Roberto Mellino es uno de los artesanos que vienen cada miércoles al mercadillo. ROMEL es su nombre artístico, formado por las primeras sílabas de su nombre.
Moda, arte y diseño son los tres pilares que dan vida a sus productos. Roberto trabajó durante 20 años en el mundo la moda, cuando entonces seguía siendo una forma de hacer arte. Nos confiesa con tristeza que hoy en día el arte ha quedado relegado a un segundo plano al igual que la calidad, ya que hoy en día lo importante es hacer negocio.
Tras un periodo de crisis personal en el que no encontraba su sitio, se dio cuenta de que lo que de verdad quería era seguir creando, pero creando cosas que le salieran del corazón.
Ahora él hace su arte y su propia moda. No se considera un pintor, sino un art designer. No ha querido perder la pasión por la moda y ha seguido poniendo en práctica toda su parte artística en los productos que vende en el mercadillo.
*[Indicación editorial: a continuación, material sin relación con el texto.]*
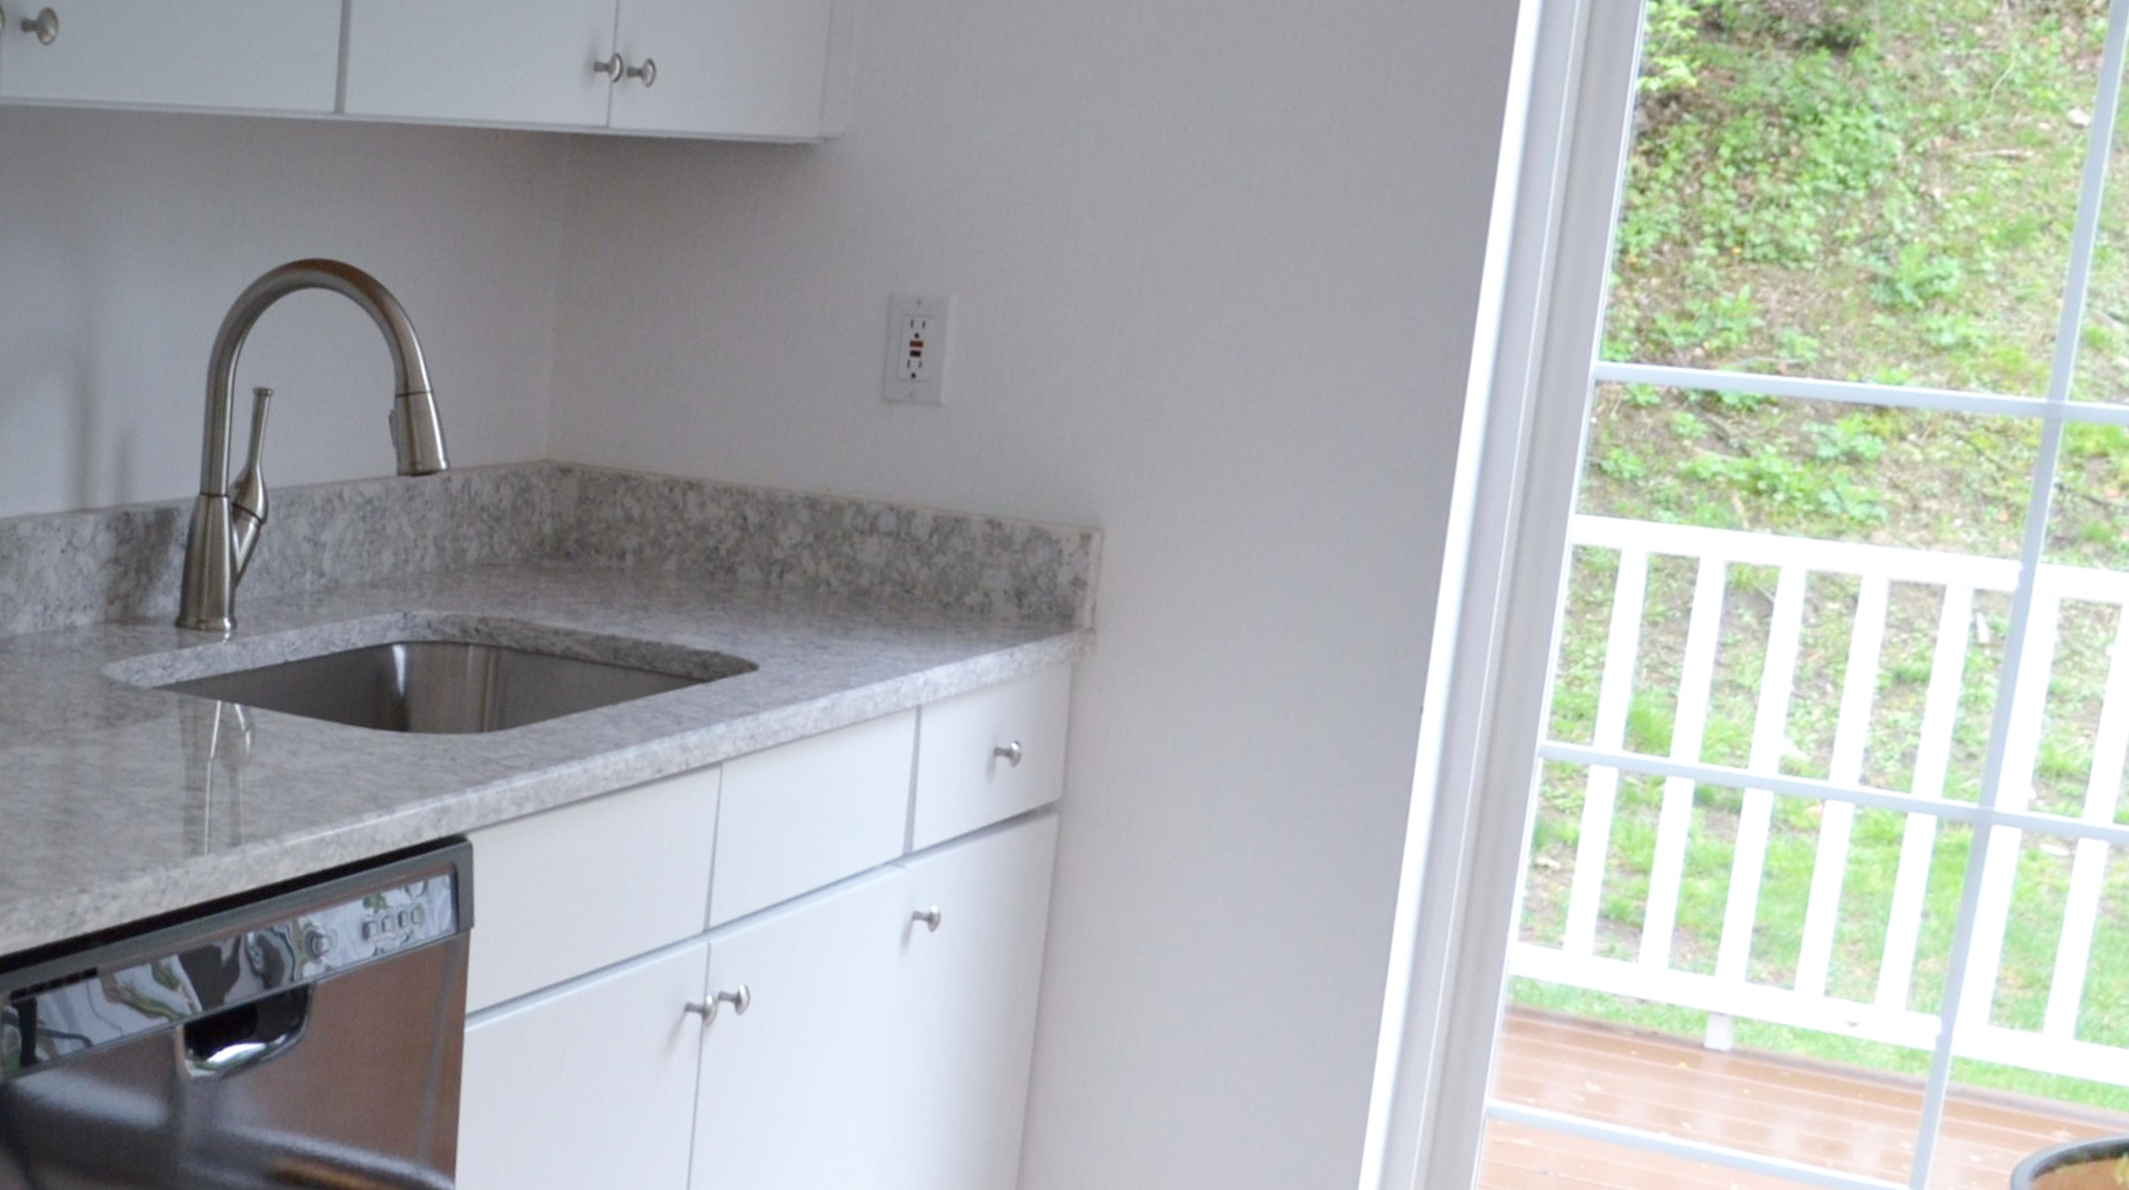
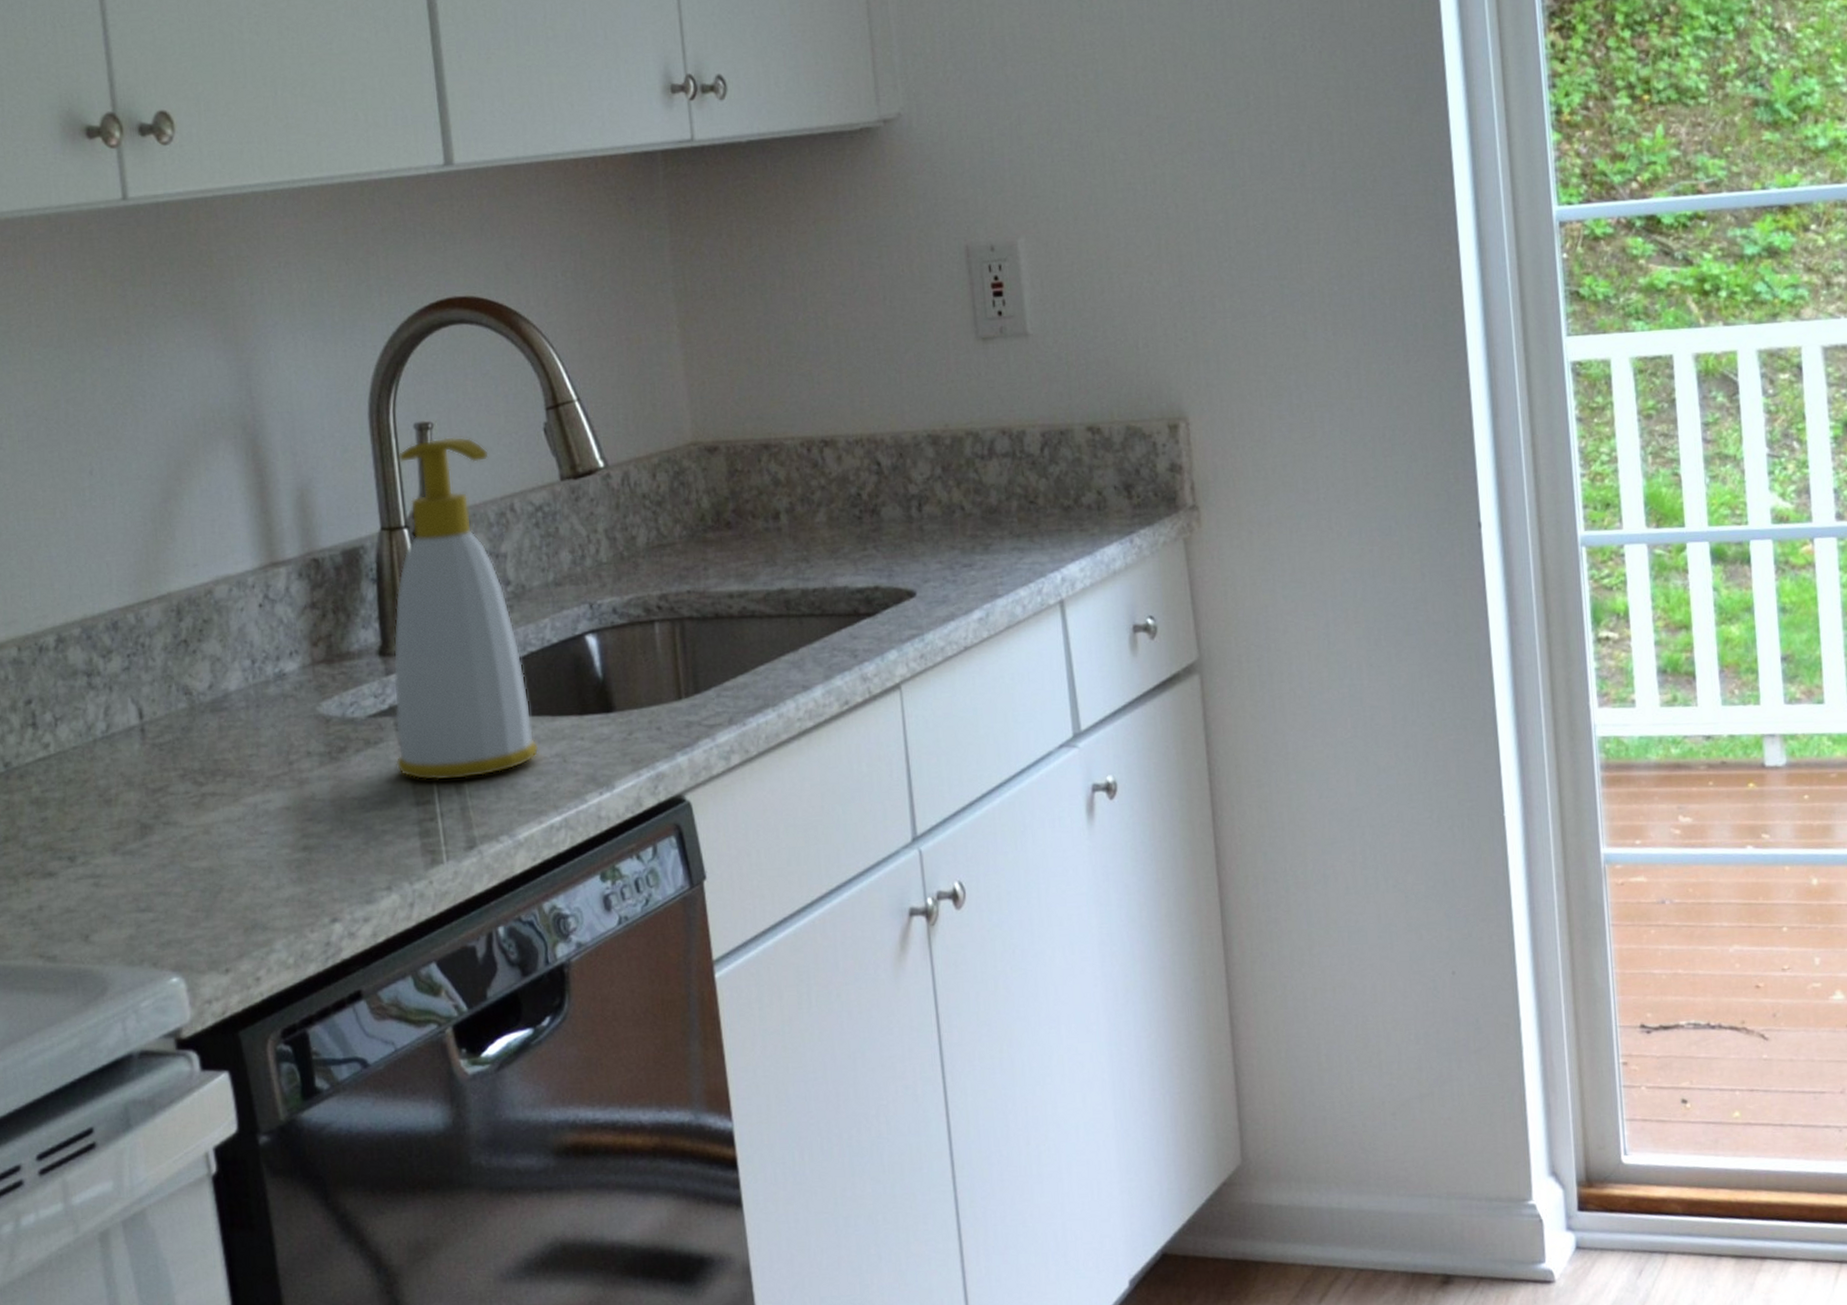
soap bottle: none [172,407,326,773] -> present [393,436,539,781]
Todo lo que vende no sólo está hecho a mano por él, sino creado e inventado por él. Transforma bombillas, llaves o botones en obras de arte. Le apasiona dar nueva vida a las cosas y nos confiesa lo siguiente: “Lo que algunos ven como basura, para mí es un tesoro.”
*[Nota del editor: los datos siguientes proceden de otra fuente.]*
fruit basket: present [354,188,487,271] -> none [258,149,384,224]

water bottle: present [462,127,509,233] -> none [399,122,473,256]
Admite que a lo mejor no se hace rico vendiendo lo que hace, pero se lo pasa tan bien y la gente flipa tanto con lo que hace, que le encanta.
¿Qué es para él ser artesano?
Ser artesano o artista no es una cosa que se elige, para él es sencillamente un camino.
Se dio cuenta que la moda ya no se hacía en las tiendas, sino en la calle. Por eso dejó la moda hace 6 años, para dedicarse a la artesanía y poder crear sus propias ideas. Desde siempre le ha gustado romper con lo tradicional y lo establecido, y lo ha puesto en práctica.
¿Qué siente al poder vender su producto en el mercadillo?
Eligió vender en el mercadillo por dos motivos principales.
El primero por el entorno. Poder trabajar al aire libre y en la naturaleza es para él un lujo.
Por otro lado porque, sin darse cuenta, se he sentido identificado con la una mentalidad hippy.
Nos comenta su sorpresa cuando descubrió que había sido hippy durante toda su vida, pero no lo supo hasta que llegó al mercadillo, donde todo era tan fácil, tan normal, tan como él… había encontrado su sitio.
“Cuando ves 100 personas que van a una dirección y tú vas en la otra parece que tienes un problema, y cuando llegas a un lugar en el que todos van como tú te das cuenta de que no eres raro, sino que simplemente has encontrado tu lugar.”